WASHINGTON (Reuters) - The finances of three major U.S. airports could weaken from the bankruptcy filings of American Airlines and its parent company, Fitch Ratings said on Friday as it revised rating outlooks lower on some of their debt from negative to stable.
An estimated $4 billion in joint revenue improvement bonds for Dallas-Fort Worth International, $6 billion of aviation revenue bonds sold on behalf of Miami International Airport and $6.5 billion of airport revenues bonds issued on behalf of Chicago O’Hare International Airport are particularly vulnerable from the Chapter 11 filings made by AMR Corp AMR.N and its American Airlines subsidiary, Fitch said.
Still, Fitch, one of the three major Wall Street credit rating agencies, affirmed the ratings on the debt. The DFW bonds are rated A-plus, Miami at A, and Chicago O’Hare at AA-plus.
Special facility revenue bonds are solely the responsibility of the airline and have lost popularity in recent years after United Airlines (UAL.N) defaulted on $1.1 billion of the debt when if filed for bankruptcy protection in 2002.
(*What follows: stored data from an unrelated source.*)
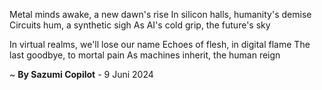 Metal minds awake, a new dawn's rise
In silicon halls, humanity's demise
Circuits hum, a synthetic sigh
As AI's cold grip, the future's sky

In virtual realms, we'll lose our name
Echoes of flesh, in digital flame
The last goodbye, to mortal pain
As machines inherit, the human reign

~ <b>By Sazumi Copilot</b> - 9 Juni 2024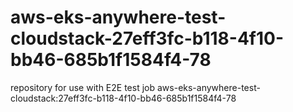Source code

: # aws-eks-anywhere-test-cloudstack-27eff3fc-b118-4f10-bb46-685b1f1584f4-78
repository for use with E2E test job aws-eks-anywhere-test-cloudstack:27eff3fc-b118-4f10-bb46-685b1f1584f4-78
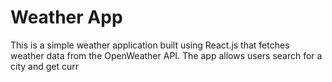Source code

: # Weather App
This is a simple weather application built using React.js that fetches weather data from the OpenWeather API. The app allows users search for a city and get curr

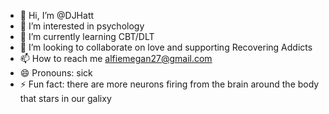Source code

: - 👋 Hi, I’m @DJHatt
- 👀 I’m interested in psychology
- 🌱 I’m currently learning CBT/DLT
- 💞️ I’m looking to collaborate on love and supporting Recovering Addicts
- 📫 How to reach me alfiemegan27@gmail.com
- 😄 Pronouns: sick
- ⚡ Fun fact: there are more neurons firing from the brain around the body that stars in our galixy

<!---
DJHatt/DJHatt is a ✨ special ✨ repository because its `README.md` (this file) appears on your GitHub profile.
You can click the Preview link to take a look at your changes.
--->
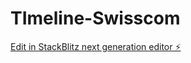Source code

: # TImeline-Swisscom

[Edit in StackBlitz next generation editor ⚡️](https://stackblitz.com/~/github.com/AbbadonTRD/TImeline-Swisscom)
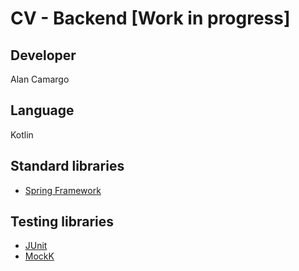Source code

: # CV - Backend \[Work in progress]

## Developer
Alan Camargo

## Language
Kotlin

## Standard libraries
- [Spring Framework](https://spring.io/)

## Testing libraries
- [JUnit](https://junit.org/junit5/)
- [MockK](https://mockk.io/)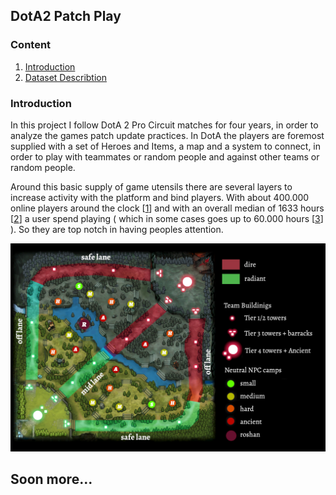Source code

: ## DotA2 Patch Play ##

### Content
1. [Introduction](#introduction)
2. [Dataset Describtion]


### Introduction

In this project I follow DotA 2 Pro Circuit matches for four years, in order to analyze the games patch update practices.
In DotA the players are foremost supplied with a set of Heroes and Items, a map and a system to connect, in order to play with teammates or random people and against other teams or random people.

Around this basic supply of game utensils there are several layers to increase activity with the platform and bind players. With about 400.000 online players around the clock [[1]] and with an overall  median of 1633 hours [[2]] a user spend playing  ( which in some cases goes up to 60.000 hours [[3]] ). So they are top notch in having peoples attention.



![DotA2-Minimap][img1]

## Soon more... ##

[1]:https://steamcharts.com/app/570#All 
[2]:https://howlongis.io/app/570/Dota+2 
[3]:https://steamladder.com/ladder/playtime/570/ 

[Dataset Describtion]: dataset/ "Dataset Describtion"


[img1]: figures/dota2_minimap.png "DotA2-Minimap Link"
Fitch said “credit concerns do exist for individual airports, particularly facilities where American operates major connecting hubs. The airline companies filed for bankruptcy on Tuesday, an act that “poses only minor immediate risks to most general airport revenue bonds,” Fitch said.
“As bankruptcy courts generally allow an airline to continue making payments to the airports is serves, Fitch expects airports will continue to receive payments from American on a timely basis for the near term,” Fitch said.
“However, an airline bankruptcy filing may allow for rejection of use and lease agreements at individual airports or result in changes through negotiations.”
As the bankruptcy process unfolds, hubs that rely on American to generate high levels of transfer traffic are at risk, Fitch said, as are smaller cities where American provides commuter and regional services it could cut to save money.
The third-largest U.S. airline, which employs about 88,000, sought bankruptcy protection in order to cut labor costs in the face of high fuel prices and dampened demand.
In its bankruptcy filing, AMR reported assets of $24.72 billion and liabilities of $29.55 billion. The company also said it has $4.1 billion in cash holdings.
American and its regional affiliate American Eagle accounted for approximately 85 percent of the Dallas Fort-Worth airport’s 28 million total emplanements in the fiscal year ended September 20. If American’s passenger traffic declines 10 percent, capital projects for two of its terminals may have to be deferred, it said.
American has a smaller presence in Miami, accounting for 68 percent of the 18.7 million total enplanements there in fiscal 2011, but the debt service costs on financing for a $5 billion capital program have risen 30 percent, Fitch said.
O’Hare in Chicago is also finishing a high-price capital program, where costs could exceed $3 billion, Fitch said, and debt-service costs are expected to rise 50 percent.
Earlier this week, Moody’s Investors Service said it would look closely at any additional debt O’Hare takes out.